- _YANG DIMINTA_
Salin persis bagian tulisan tentang kunjungan ke Pekan Raya Jakarta di bawah ini, mulai dari "Sabtu, 25 Juni" dan terus sampai "bersama saudara saya.".

- _POTONGAN TEKS_
══════════
Sabtu, 25 Juni 2011

Musik Yang Indah Dengan Kelakuan Yang Bodoh

            Hari Sabtu tanggal 25 Juni 2011, saya dan saudara saya berniat untuk pergi ke Pekan Raya Jakarta yang kebetulan dekat dari rumah kami. Kami pergi kesana tepatnya pada pukul 8 malam. Karena saya harus menunggu saudara saya pulang kerja di daerah Cileduk terlebih dahulu. Dia baru sampai rumah pada pukul 5 sore. Setelah lama menunggu sana sini, menghabiskan beberapa puntung rokok ditemani dengan teman rumah saya yang sibuk mendengarkan musik sambil facebookan (maklum anak muda), dan akhirnya saya berangkat bersama saudara saya.
            Bermodalkan motor matic, berhelm satu, berpakaian kemeja lengan panjang kuning dengan celana panjang hitam dan sepatu kets hitam menyelaraskan tubuh saya, sedangkan saudara saya berpakaian baju kerah hitam, celana panjang hitam dan sepatu kets putih, dan kami pun siap berangkat menghentakkan musik jazz malam ini di Pekan Raya Jakarta.
            Kelap-kelip gemerlapnya lampu motor, mobil, dan lampu pinggir jalan menghiasi indahnya perjalanan malam itu. Asap knalpot bis yang lalu lalang dan asap rokok lelaki muda dan lelaki tua menghiasi begitu kotor udara di Jakarta malam itu. Kami pun tiba di Pekan Raya Jakarta dengan selamat. Uang parkir 8ribu Rupiah dan uang biaya masuk 25ribu Rupiah, membuat kantong dompet kami menjadi sedikit menipis yang awalnya setebal uang THR.
            Masuk ke dalam Pekan Raya Jakarta dengan riang layaknya bocah 5 tahun yang baru mengenal tempat ramai penuh dengan berbagai bentuk manusia. Sesampainya di dalam kami melihat barang-barang yang di pamerkan oleh produk ternama. Saya berniat berkunjung ke salah satu dealer motor untuk mengetahui beberapa motor baru disana. Di suatu tempat dealer motor kami disuruh mengisi sebuah kuesioner motor. Kebetulan saya selesai terlebih dahulu mengisi kuesioner tersebut dibanding saudara saya. Sembari menunggu saya mengobrol sejenak dengan salah seorang SPG, bertanya ini itu, asal usul dan apalah basa basi. Dia cantik, manis, tetapi sayang dia mungkin tidak suka dengan saya haha.
══════════
[Entri yang terdaftar dalam dataset]
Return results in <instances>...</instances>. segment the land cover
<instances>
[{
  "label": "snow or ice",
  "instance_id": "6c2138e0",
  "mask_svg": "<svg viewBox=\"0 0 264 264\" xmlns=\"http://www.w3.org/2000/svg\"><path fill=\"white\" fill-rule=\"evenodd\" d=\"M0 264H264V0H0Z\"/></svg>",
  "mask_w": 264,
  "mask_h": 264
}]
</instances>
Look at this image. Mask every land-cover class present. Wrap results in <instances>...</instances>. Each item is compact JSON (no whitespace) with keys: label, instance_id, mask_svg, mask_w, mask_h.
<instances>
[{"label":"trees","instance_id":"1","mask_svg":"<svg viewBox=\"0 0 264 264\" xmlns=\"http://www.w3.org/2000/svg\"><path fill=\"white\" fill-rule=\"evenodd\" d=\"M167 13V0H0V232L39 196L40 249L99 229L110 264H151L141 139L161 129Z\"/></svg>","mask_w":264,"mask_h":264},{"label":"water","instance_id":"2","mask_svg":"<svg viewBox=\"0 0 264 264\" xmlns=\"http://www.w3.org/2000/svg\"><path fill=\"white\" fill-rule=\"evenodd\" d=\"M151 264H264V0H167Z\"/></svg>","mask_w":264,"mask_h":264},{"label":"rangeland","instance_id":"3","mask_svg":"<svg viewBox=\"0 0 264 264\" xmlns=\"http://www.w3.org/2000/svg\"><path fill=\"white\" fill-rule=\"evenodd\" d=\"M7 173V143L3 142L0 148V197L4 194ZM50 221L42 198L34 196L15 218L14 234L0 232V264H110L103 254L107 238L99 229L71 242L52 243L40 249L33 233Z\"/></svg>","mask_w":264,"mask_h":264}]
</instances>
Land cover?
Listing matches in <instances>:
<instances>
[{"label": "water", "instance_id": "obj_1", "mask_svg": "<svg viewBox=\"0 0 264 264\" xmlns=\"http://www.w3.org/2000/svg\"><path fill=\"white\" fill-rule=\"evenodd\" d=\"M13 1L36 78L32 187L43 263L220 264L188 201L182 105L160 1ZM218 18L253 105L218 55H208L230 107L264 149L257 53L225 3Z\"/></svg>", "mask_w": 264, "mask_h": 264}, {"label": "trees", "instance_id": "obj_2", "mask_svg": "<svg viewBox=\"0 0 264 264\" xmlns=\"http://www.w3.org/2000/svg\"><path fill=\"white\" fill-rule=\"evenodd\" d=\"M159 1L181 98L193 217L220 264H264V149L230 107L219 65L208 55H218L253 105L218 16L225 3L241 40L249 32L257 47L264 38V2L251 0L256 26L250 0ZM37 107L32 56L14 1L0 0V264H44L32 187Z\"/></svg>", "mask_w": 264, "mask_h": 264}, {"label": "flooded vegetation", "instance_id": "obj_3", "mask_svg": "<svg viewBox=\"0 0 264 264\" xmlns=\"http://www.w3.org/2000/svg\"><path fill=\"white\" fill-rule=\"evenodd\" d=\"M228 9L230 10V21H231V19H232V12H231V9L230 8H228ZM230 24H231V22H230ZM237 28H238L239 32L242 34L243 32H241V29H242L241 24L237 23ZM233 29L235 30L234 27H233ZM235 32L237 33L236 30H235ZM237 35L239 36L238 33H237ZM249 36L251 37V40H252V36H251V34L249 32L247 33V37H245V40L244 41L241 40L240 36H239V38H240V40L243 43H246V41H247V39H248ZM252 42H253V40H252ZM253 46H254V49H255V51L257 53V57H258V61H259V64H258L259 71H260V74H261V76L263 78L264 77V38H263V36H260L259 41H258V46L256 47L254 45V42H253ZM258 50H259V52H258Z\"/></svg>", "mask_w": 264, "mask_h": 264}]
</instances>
══════════
- _JAWABANNYA_
Sabtu, 25 Juni 2011

Musik Yang Indah Dengan Kelakuan Yang Bodoh

            Hari Sabtu tanggal 25 Juni 2011, saya dan saudara saya berniat untuk pergi ke Pekan Raya Jakarta yang kebetulan dekat dari rumah kami. Kami pergi kesana tepatnya pada pukul 8 malam. Karena saya harus menunggu saudara saya pulang kerja di daerah Cileduk terlebih dahulu. Dia baru sampai rumah pada pukul 5 sore. Setelah lama menunggu sana sini, menghabiskan beberapa puntung rokok ditemani dengan teman rumah saya yang sibuk mendengarkan musik sambil facebookan (maklum anak muda), dan akhirnya saya berangkat bersama saudara saya.